Tuesday, October 7, 2014

Goodbye, Home

After bidding goodbye to K&J at the totally reasonable hour of 6:30 a.m. Monday (I mean, honestly, probably the only good thing about being unemployed is being able to sleep in--something I really don't think anyone can appreciate until after you've gotten up at 4:30 a.m. every weekday for months for a 90-minute commute each way, and especially during one of the worst New York winters on record), I packed up (and forgot a pair of pajama pants) and got on the road. But first, a pit stop--at the old alma mater.


Bryn Mawr was my home for four beautiful years, and has never left my heart. I went around the campus, cataloguing the things that have changed (my old dorm has been gutted and renovated; there are hammocks outside the library) and the things that have stayed the same (my mail box still has the same stickers I put on it 13 years ago! Result!) Most of my coworkers from Canaday Library were sick and not in the office, but one, Beth, was around and generously offered to take me to lunch. 

With a few hours to spare, I went around campus. I entered Thomas Great Hall and left offerings to Athena to hope and pray for a job. I went to the cloisters and dipped my toes in the fountain--somehow ever since then I've felt a cold coming on. I went to the bookstore and tried to buy stuff, but of course my inherent insolvency got in the way of that plan in a hurry. 
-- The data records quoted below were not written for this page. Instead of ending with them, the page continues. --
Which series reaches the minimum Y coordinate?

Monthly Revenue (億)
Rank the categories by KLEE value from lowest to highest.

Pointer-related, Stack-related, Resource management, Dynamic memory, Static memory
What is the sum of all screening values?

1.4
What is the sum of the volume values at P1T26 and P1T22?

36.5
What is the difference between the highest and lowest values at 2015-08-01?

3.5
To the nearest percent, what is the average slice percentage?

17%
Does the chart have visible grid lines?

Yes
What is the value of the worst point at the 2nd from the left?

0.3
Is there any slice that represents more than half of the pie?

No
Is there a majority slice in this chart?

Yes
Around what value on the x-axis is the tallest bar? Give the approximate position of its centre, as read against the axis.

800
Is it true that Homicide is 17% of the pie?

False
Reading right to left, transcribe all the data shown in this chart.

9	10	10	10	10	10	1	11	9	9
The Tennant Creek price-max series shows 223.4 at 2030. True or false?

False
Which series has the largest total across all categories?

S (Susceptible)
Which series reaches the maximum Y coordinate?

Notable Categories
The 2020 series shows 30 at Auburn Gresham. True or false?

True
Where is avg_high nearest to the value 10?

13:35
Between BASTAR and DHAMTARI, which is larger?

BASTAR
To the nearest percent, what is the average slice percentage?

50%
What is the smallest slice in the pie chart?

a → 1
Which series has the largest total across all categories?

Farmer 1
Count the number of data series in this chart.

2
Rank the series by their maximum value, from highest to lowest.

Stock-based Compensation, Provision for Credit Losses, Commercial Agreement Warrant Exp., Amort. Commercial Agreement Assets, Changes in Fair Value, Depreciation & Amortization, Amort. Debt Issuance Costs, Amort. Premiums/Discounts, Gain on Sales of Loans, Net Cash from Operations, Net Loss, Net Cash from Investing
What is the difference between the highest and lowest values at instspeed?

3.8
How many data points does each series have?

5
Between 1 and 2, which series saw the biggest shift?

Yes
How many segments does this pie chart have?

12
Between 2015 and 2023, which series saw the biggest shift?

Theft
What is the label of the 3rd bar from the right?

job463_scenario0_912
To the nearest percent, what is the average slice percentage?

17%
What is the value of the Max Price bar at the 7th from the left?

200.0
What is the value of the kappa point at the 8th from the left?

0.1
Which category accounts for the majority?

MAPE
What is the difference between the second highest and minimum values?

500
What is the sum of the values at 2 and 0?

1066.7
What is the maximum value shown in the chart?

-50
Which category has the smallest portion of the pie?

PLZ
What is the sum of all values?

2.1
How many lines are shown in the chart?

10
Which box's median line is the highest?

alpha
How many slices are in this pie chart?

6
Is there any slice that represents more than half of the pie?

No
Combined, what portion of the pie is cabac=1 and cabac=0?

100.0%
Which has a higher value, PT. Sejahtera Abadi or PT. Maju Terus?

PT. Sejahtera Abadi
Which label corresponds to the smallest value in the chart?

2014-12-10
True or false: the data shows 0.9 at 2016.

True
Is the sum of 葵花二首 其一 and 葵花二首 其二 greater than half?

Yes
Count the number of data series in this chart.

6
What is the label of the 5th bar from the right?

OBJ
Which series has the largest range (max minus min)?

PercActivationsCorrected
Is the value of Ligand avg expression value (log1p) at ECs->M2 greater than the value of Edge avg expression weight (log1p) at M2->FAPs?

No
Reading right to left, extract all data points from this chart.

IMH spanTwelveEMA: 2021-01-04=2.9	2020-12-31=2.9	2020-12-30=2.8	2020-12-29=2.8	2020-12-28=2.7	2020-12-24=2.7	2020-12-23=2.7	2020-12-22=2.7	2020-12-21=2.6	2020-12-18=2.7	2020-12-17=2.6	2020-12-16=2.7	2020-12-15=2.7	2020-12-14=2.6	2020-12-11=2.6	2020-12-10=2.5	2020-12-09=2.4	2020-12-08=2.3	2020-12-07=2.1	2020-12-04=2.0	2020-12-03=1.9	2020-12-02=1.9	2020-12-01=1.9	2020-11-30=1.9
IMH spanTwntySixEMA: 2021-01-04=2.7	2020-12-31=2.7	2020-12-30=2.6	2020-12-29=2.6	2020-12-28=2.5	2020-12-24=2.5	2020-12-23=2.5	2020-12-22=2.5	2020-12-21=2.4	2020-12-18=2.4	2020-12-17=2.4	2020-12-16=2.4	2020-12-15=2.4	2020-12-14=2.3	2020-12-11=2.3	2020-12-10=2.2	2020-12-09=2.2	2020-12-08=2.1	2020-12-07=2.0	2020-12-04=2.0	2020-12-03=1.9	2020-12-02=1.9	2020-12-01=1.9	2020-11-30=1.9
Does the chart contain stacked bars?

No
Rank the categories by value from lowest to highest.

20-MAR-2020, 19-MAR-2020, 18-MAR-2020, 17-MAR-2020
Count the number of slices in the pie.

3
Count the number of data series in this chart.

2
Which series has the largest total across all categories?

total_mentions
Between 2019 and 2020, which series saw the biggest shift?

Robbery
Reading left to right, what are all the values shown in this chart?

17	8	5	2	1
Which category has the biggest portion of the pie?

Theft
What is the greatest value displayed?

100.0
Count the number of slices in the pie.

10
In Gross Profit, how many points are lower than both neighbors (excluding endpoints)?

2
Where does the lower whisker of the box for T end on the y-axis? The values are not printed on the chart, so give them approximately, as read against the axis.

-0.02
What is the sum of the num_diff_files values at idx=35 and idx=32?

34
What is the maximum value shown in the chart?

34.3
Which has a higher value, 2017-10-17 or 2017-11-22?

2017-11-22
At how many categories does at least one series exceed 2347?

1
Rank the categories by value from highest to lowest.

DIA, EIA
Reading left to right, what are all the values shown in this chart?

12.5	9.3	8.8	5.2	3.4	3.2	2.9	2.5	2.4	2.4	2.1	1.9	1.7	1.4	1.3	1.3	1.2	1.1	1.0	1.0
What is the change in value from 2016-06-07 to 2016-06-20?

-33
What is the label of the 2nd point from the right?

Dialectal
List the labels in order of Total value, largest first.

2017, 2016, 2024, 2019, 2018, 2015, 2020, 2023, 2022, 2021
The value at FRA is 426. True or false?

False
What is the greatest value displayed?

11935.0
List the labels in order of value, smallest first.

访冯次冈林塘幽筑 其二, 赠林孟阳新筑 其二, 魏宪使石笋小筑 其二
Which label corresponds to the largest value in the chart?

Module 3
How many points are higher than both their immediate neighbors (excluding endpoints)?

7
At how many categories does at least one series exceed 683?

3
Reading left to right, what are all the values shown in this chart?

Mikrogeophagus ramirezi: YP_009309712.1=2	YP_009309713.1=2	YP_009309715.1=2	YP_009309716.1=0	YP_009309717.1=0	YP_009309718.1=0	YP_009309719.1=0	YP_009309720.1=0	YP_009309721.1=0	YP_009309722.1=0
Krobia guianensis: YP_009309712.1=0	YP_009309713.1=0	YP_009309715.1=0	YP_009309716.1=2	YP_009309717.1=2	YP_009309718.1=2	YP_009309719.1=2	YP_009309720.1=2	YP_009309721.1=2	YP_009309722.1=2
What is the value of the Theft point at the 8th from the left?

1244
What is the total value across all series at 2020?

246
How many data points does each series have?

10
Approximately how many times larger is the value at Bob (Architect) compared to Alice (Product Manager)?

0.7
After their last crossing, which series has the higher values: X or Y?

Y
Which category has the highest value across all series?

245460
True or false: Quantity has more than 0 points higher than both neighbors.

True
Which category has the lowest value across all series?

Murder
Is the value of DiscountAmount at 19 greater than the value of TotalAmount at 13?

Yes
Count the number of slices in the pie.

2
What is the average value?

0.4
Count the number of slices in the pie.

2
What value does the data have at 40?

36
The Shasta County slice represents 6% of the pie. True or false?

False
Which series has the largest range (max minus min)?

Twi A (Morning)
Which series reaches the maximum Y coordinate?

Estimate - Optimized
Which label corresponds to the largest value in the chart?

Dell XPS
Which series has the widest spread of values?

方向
Mostly, though, I tried to take pictures of memories. It's a bit of an impossible task, since everyone I knew who went there and even most of the people I knew who taught there have moved on now. But I snapped photos of the leaves changing color in front of Taylor Hall, of the light shining through Pembroke Arch and through the glass windows at Carpenter Library. I took photos of how Senior Row looks just from the pathway on Merion Green, and then, a few feet away, how the Campus Center and Radnor look from the far edge of the green. 

It's a good thing I had to drive to meet up with Leila in Maryland, because otherwise I don't think I could have kept all the tears at bay.